Unfortunately, there are some questionable spots surrounding those gems. Producer Randy Jackson (yes, that Randy Jackson) has rarely met a shiny object that isn't worth shaking, and he brings his kitchen-sink overproduction to "The Dream," complete with a childrens choir and tired shout outs to inspirational leaders Mother Teresa, Ghandi, Martin Luther King and...Muhammad Ali?  And the project gets a bit silly with "Searching For The Real Thing," a "let's bring Gladys forward"-style hip-hop track that is the disc's unfortunate coda. On the other hand, while I worried about Knight remaking her own 1970 hit, "I Who Have Nothing," the new version here is surprisingly urgent and strong, providing an enjoyable, very different look at a recognized soul classic.
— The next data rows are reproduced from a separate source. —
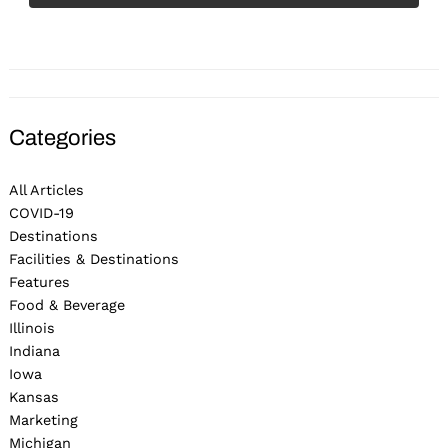
Categories
All Articles
COVID-19
Destinations
Facilities & Destinations
Features
Food & Beverage
Illinois
Indiana
Iowa
Kansas
Marketing
Michigan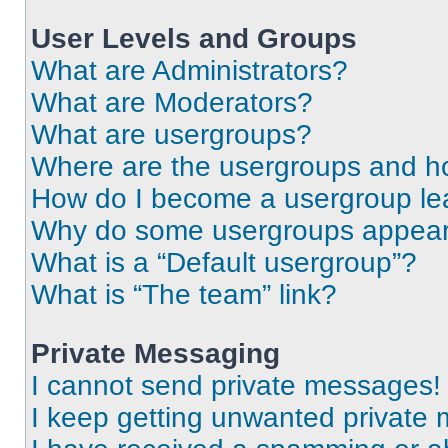
User Levels and Groups
What are Administrators?
What are Moderators?
What are usergroups?
Where are the usergroups and ho
How do I become a usergroup le
Why do some usergroups appear i
What is a “Default usergroup”?
What is “The team” link?
Private Messaging
I cannot send private messages!
I keep getting unwanted private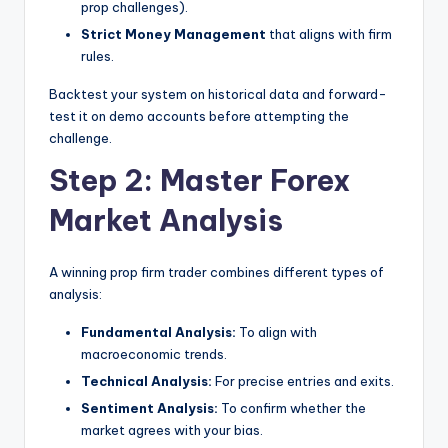
prop challenges).
Strict Money Management
that aligns with firm
rules.
Backtest your system on historical data and forward-
test it on demo accounts before attempting the
challenge.
Step 2: Master Forex
Market Analysis
A winning prop firm trader combines different types of
analysis:
Fundamental Analysis:
To align with
macroeconomic trends.
Technical Analysis:
For precise entries and exits.
Sentiment Analysis:
To confirm whether the
market agrees with your bias.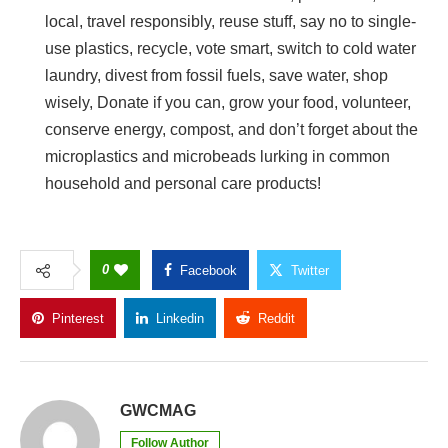
local, travel responsibly, reuse stuff, say no to single-
use plastics, recycle, vote smart, switch to cold water
laundry, divest from fossil fuels, save water, shop
wisely, Donate if you can, grow your food, volunteer,
conserve energy, compost, and don’t forget about the
microplastics and microbeads lurking in common
household and personal care products!
0
Facebook
Twitter
Pinterest
Linkedin
Reddit
Copy Link
GWCMAG
Follow Author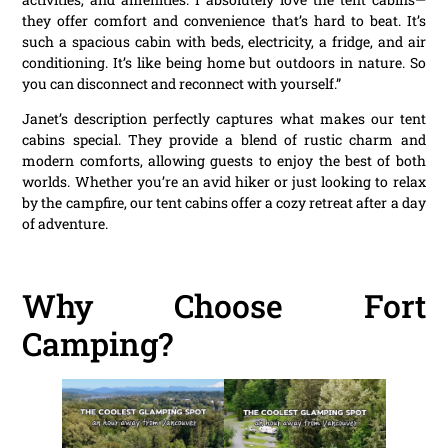
they offer comfort and convenience that’s hard to beat. It’s
such a spacious cabin with beds, electricity, a fridge, and air
conditioning. It’s like being home but outdoors in nature. So
you can disconnect and reconnect with yourself.”
Janet’s description perfectly captures what makes our tent
cabins special. They provide a blend of rustic charm and
modern comforts, allowing guests to enjoy the best of both
worlds. Whether you’re an avid hiker or just looking to relax
by the campfire, our tent cabins offer a cozy retreat after a day
of adventure.
Why Choose Fort
Camping?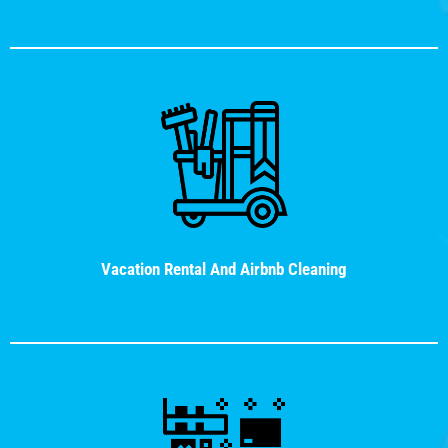
Vacation Rental And Airbnb Cleaning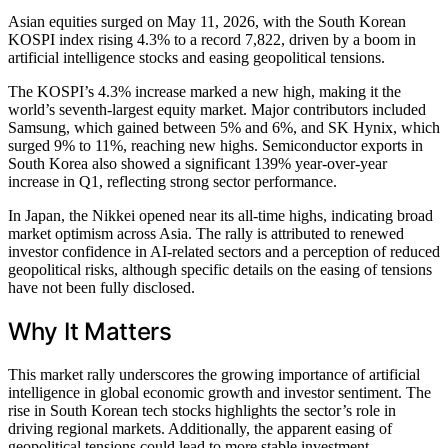
Asian equities surged on May 11, 2026, with the South Korean
KOSPI index rising 4.3% to a record 7,822, driven by a boom in
artificial intelligence stocks and easing geopolitical tensions.
The KOSPI’s 4.3% increase marked a new high, making it the
world’s seventh-largest equity market. Major contributors included
Samsung, which gained between 5% and 6%, and SK Hynix, which
surged 9% to 11%, reaching new highs. Semiconductor exports in
South Korea also showed a significant 139% year-over-year
increase in Q1, reflecting strong sector performance.
In Japan, the Nikkei opened near its all-time highs, indicating broad
market optimism across Asia. The rally is attributed to renewed
investor confidence in AI-related sectors and a perception of reduced
geopolitical risks, although specific details on the easing of tensions
have not been fully disclosed.
Why It Matters
This market rally underscores the growing importance of artificial
intelligence in global economic growth and investor sentiment. The
rise in South Korean tech stocks highlights the sector’s role in
driving regional markets. Additionally, the apparent easing of
geopolitical tensions could lead to more stable investment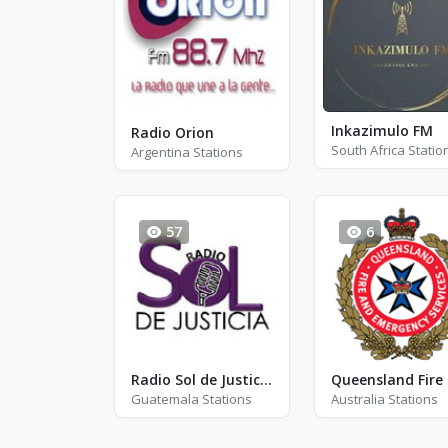
Inkazimulo FM
Radio Orion
South Africa Statio
Argentina Stations
57
6
Radio Sol de Justicia Guatemala
Guatemala Stations
Australia Stations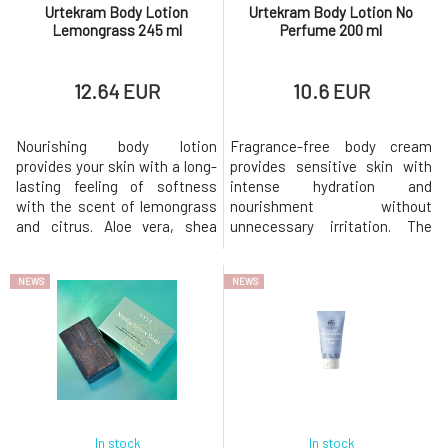
Urtekram Body Lotion
Urtekram Body Lotion No
Lemongrass 245 ml
Perfume 200 ml
12.64 EUR
10.6 EUR
Nourishing body lotion
Fragrance-free body cream
provides your skin with a long-
provides sensitive skin with
lasting feeling of softness
intense hydration and
with the scent of lemongrass
nourishment without
and citrus. Aloe vera, shea
unnecessary irritation. The
butter, and other nourishing
rich composition with natural
ingredients will leave your skin
oils, aloe vera, and shea butter
NEWS
NEWS
hydrated and nourished.
restores the skin's balance and
Usage: Massage the required
leaves it long-lastingly soft as
amount of body lotion into
silk. Every touch is a silent
clean skin. Why will you love it?
luxury that your skin will love.
Light body lotion with
Usage: Apply a small am
In stock
In stock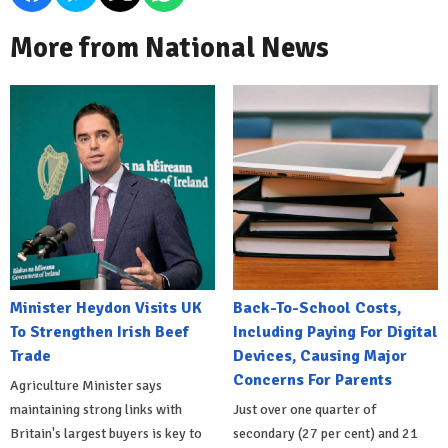
More from National News
Minister Heydon Visits UK
Back-To-School Costs,
To Strengthen Irish Beef
Including Paying For Digital
Trade
Devices, Causing Major
Concerns For Parents
Agriculture Minister says
maintaining strong links with
Just over one quarter of
Britain's largest buyers is key to
secondary (27 per cent) and 21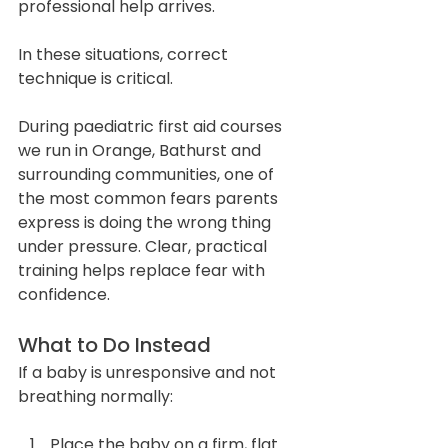
professional help arrives.
In these situations, correct 
technique is critical.
During paediatric first aid courses 
we run in Orange, Bathurst and 
surrounding communities, one of 
the most common fears parents 
express is doing the wrong thing 
under pressure. Clear, practical 
training helps replace fear with 
confidence.
What to Do Instead
If a baby is unresponsive and not 
breathing normally:
Place the baby on a firm, flat 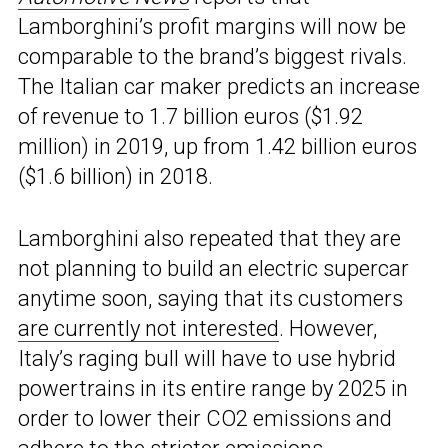
Lamborghini’s profit margins will now be
comparable to the brand’s biggest rivals.
The Italian car maker predicts an increase
of revenue to 1.7 billion euros ($1.92
million) in 2019, up from 1.42 billion euros
($1.6 billion) in 2018.
Lamborghini also repeated that they are
not planning to build an electric supercar
anytime soon, saying that its customers
are currently not interested
. However,
Italy’s raging bull will have to use hybrid
powertrains in its entire range by 2025 in
order to lower their CO2 emissions and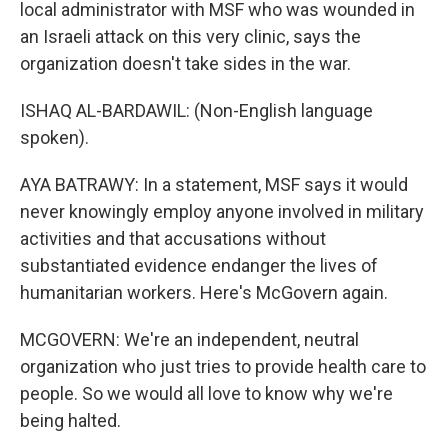
local administrator with MSF who was wounded in
an Israeli attack on this very clinic, says the
organization doesn't take sides in the war.
ISHAQ AL-BARDAWIL: (Non-English language
spoken).
AYA BATRAWY: In a statement, MSF says it would
never knowingly employ anyone involved in military
activities and that accusations without
substantiated evidence endanger the lives of
humanitarian workers. Here's McGovern again.
MCGOVERN: We're an independent, neutral
organization who just tries to provide health care to
people. So we would all love to know why we're
being halted.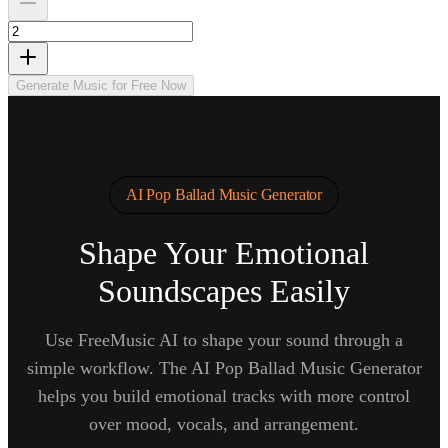
Generate Music for Free Now
AI Pop Ballad Music Generator
Shape Your Emotional
Soundscapes Easily
Use FreeMusic AI to shape your sound through a
simple workflow. The AI Pop Ballad Music Generator
helps you build emotional tracks with more control
over mood, vocals, and arrangement.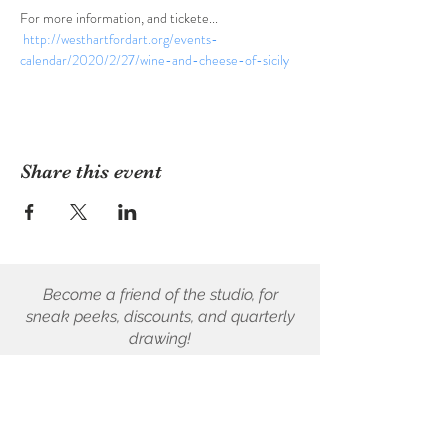
For more information, and tickete... 
http://westhartfordart.org/events-
calendar/2020/2/27/wine-and-cheese-of-sicily
Share this event
Become a friend of the studio, for
sneak peeks, discounts, and quarterly
drawing!
First name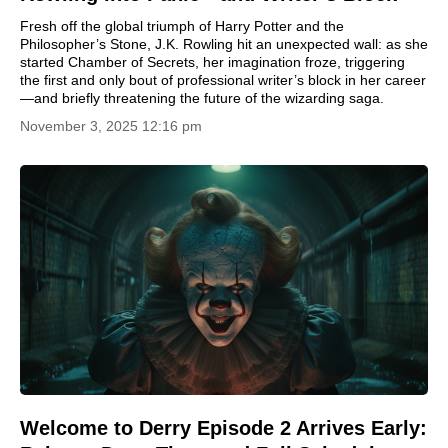
Fresh off the global triumph of Harry Potter and the
Philosopher’s Stone, J.K. Rowling hit an unexpected wall: as she
started Chamber of Secrets, her imagination froze, triggering
the first and only bout of professional writer’s block in her career
—and briefly threatening the future of the wizarding saga.
November 3, 2025 12:16 pm
Welcome to Derry Episode 2 Arrives Early: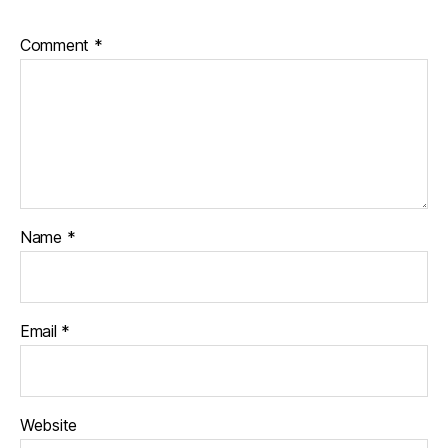
Comment
*
Name
*
Email
*
Website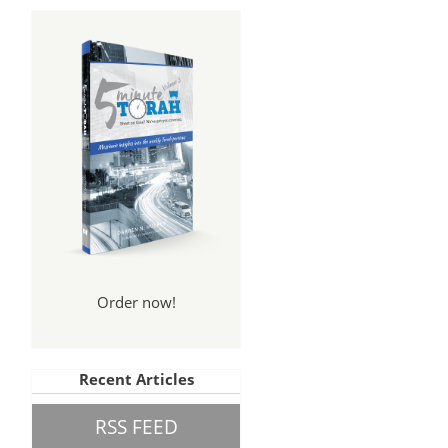
Order now!
Recent Articles
RSS FEED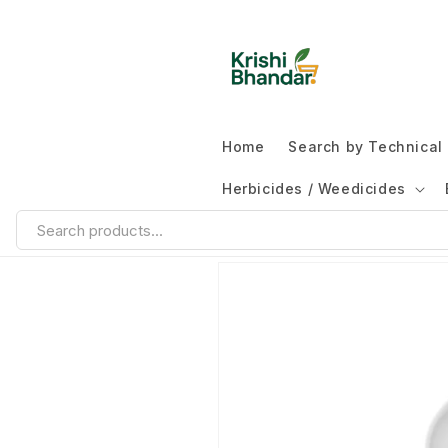
Home
Search by Technica
Herbicides / Weedicides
Gladys Knight's disappointing performance on her 2006 covers album, Before Me, had many fans wondering whether she still had the pipes that made her a legend. Well, Another Journey answers that in the affirmative, even as Knight approaches her 70th birthday. At its best, the album is a classic Gladys Knight performance: expressive, immediate and inspirational.  And while the disc is too short and too uneven to be considered among Knight's best, it is a welcome return with enough quality songs to justify a much more visible launch than it received and enough great moments to make it worthwhile for her fans to seek out. Recommended.